Task objective » Please copy the material below word for word, starting at the line that contains "Which category has" and ending at the line that contains "r01c01-01: From Allen, Carrie".

Supplied data »
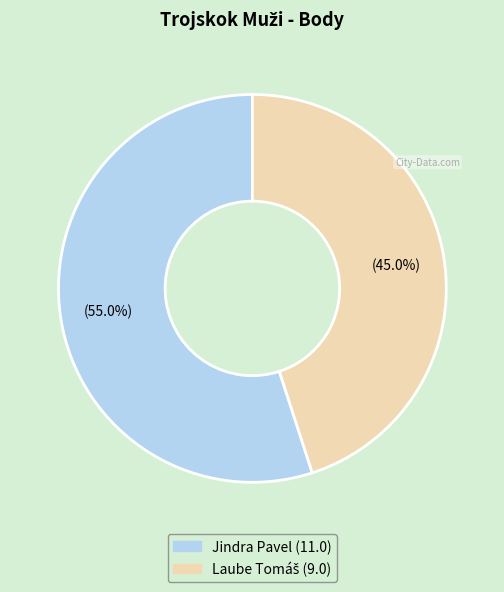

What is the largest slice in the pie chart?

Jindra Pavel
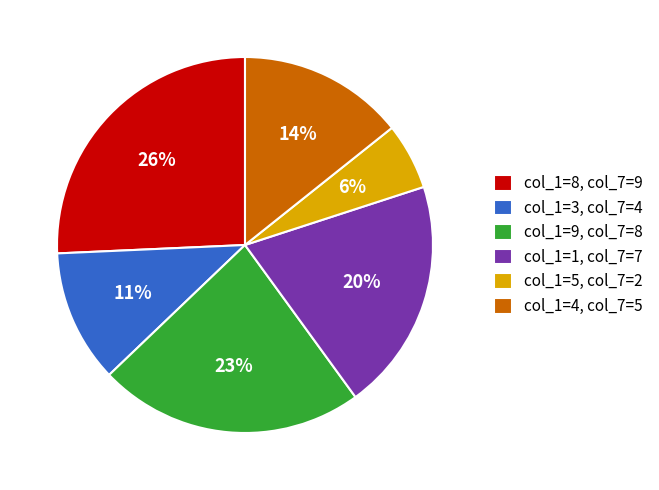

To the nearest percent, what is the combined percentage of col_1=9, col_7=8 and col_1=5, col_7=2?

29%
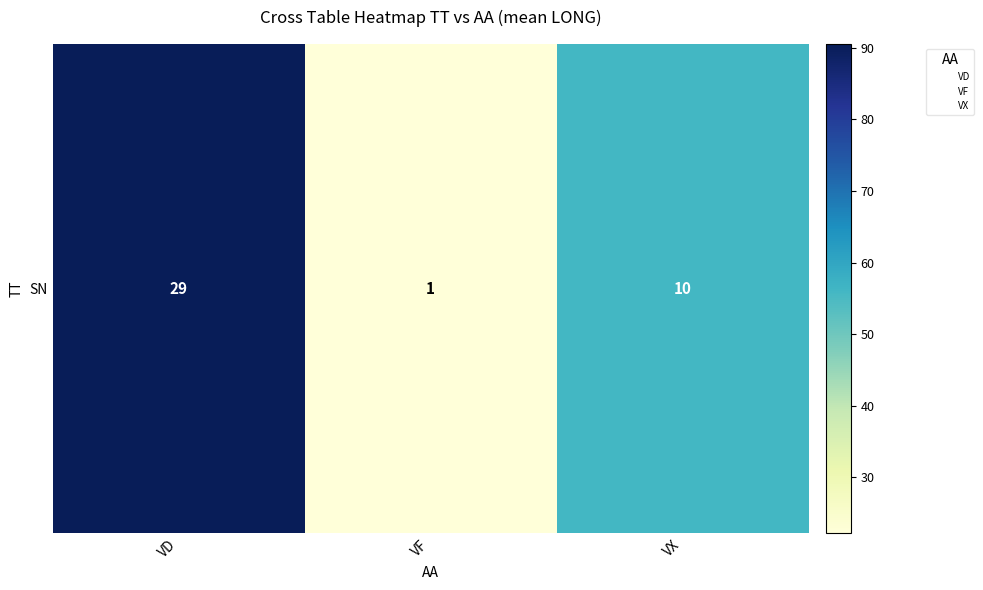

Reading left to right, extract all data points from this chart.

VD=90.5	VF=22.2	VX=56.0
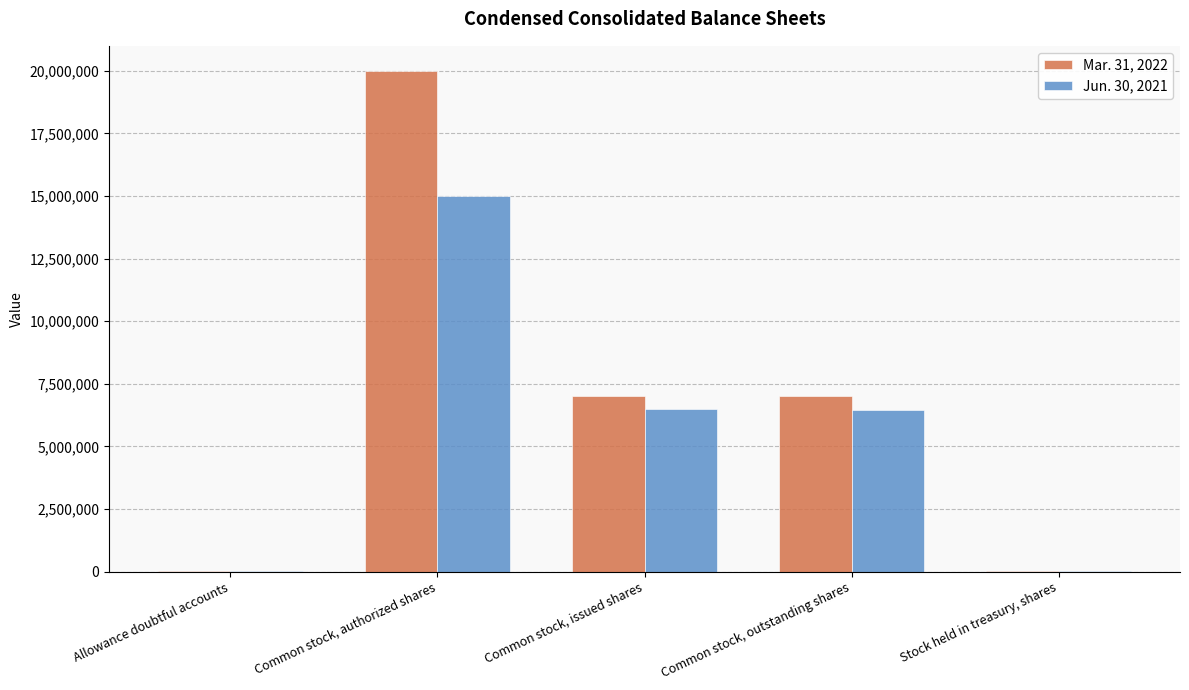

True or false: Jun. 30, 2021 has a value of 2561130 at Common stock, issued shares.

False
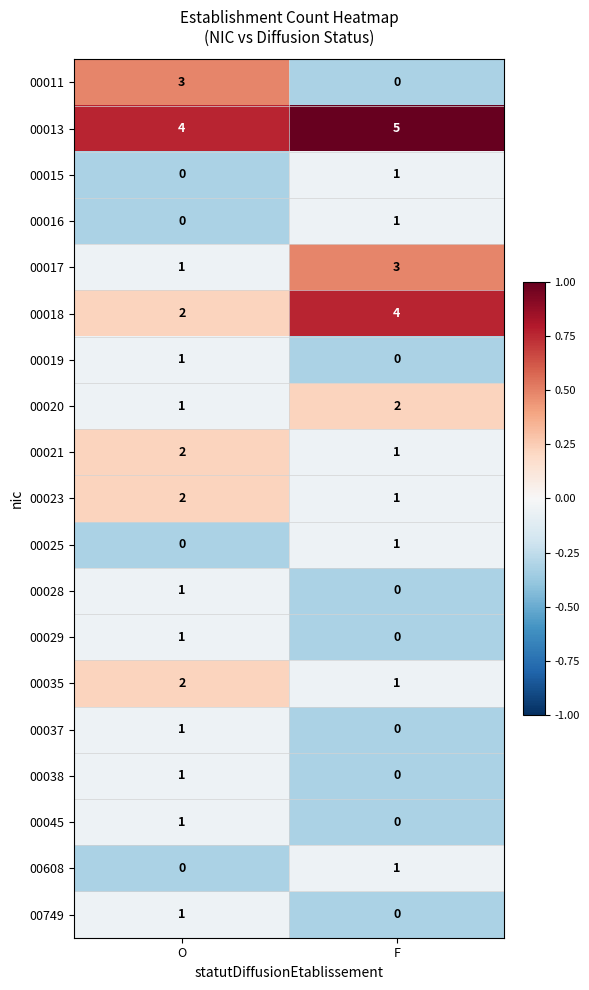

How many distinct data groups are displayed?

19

...

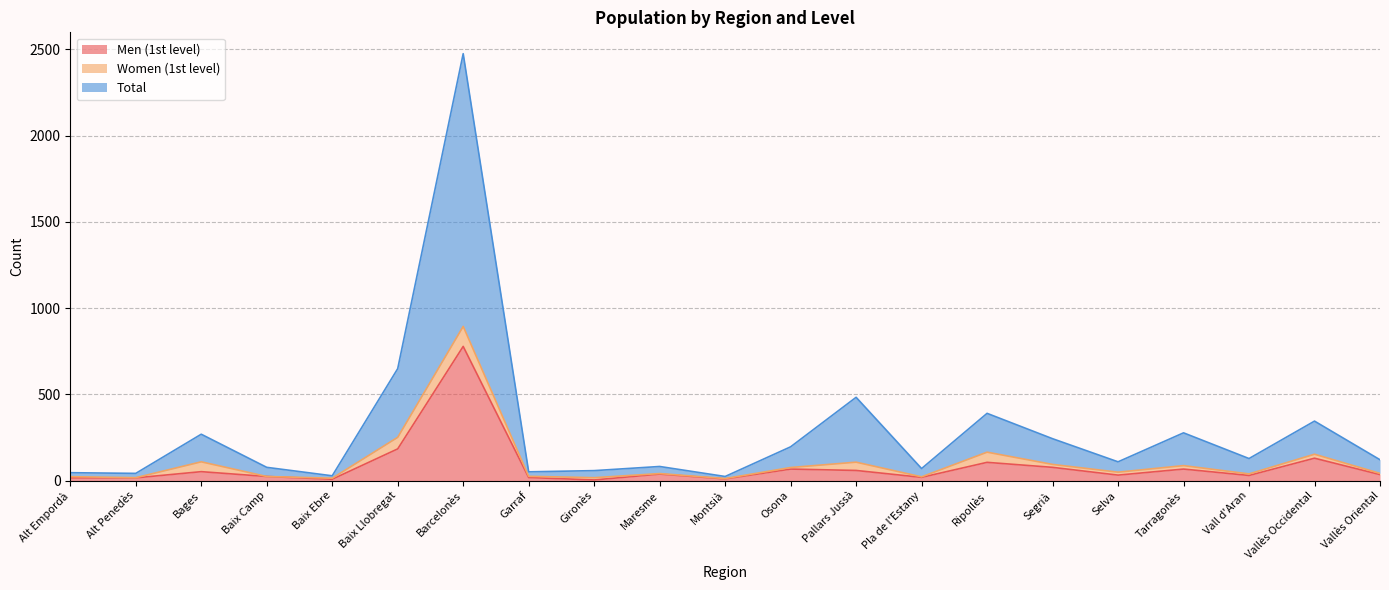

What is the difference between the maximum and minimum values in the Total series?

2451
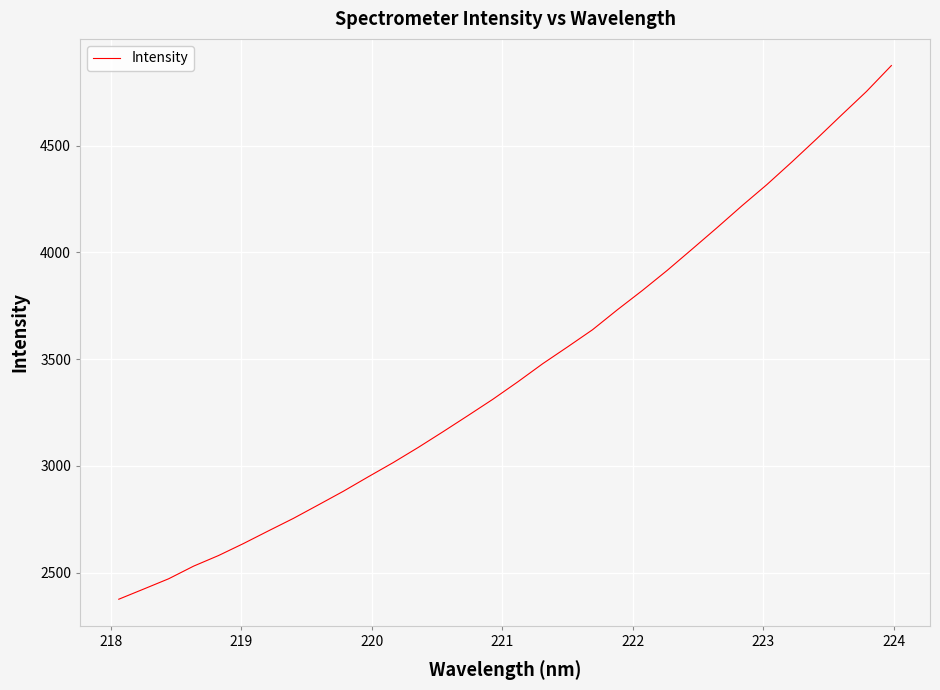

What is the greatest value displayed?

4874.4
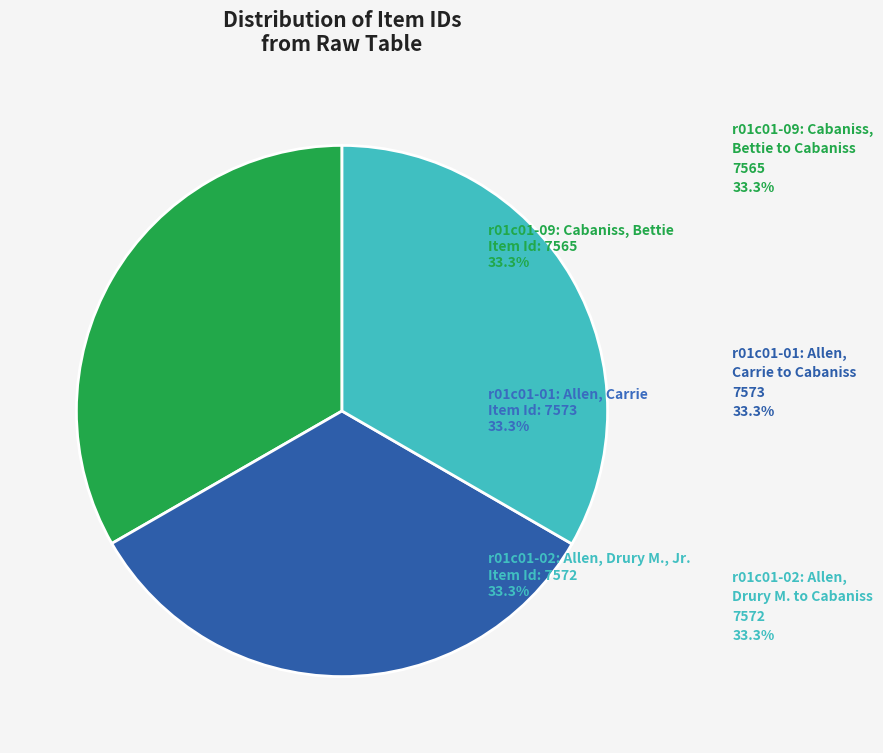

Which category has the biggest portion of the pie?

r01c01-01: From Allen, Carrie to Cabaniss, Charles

--

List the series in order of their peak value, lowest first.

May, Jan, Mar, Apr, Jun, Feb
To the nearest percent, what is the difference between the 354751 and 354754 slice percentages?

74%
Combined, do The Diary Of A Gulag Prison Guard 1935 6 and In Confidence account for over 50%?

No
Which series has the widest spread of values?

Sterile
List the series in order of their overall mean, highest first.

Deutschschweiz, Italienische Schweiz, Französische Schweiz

Answer area »
Which category has the biggest portion of the pie?

r01c01-01: From Allen, Carrie to Cabaniss, Charles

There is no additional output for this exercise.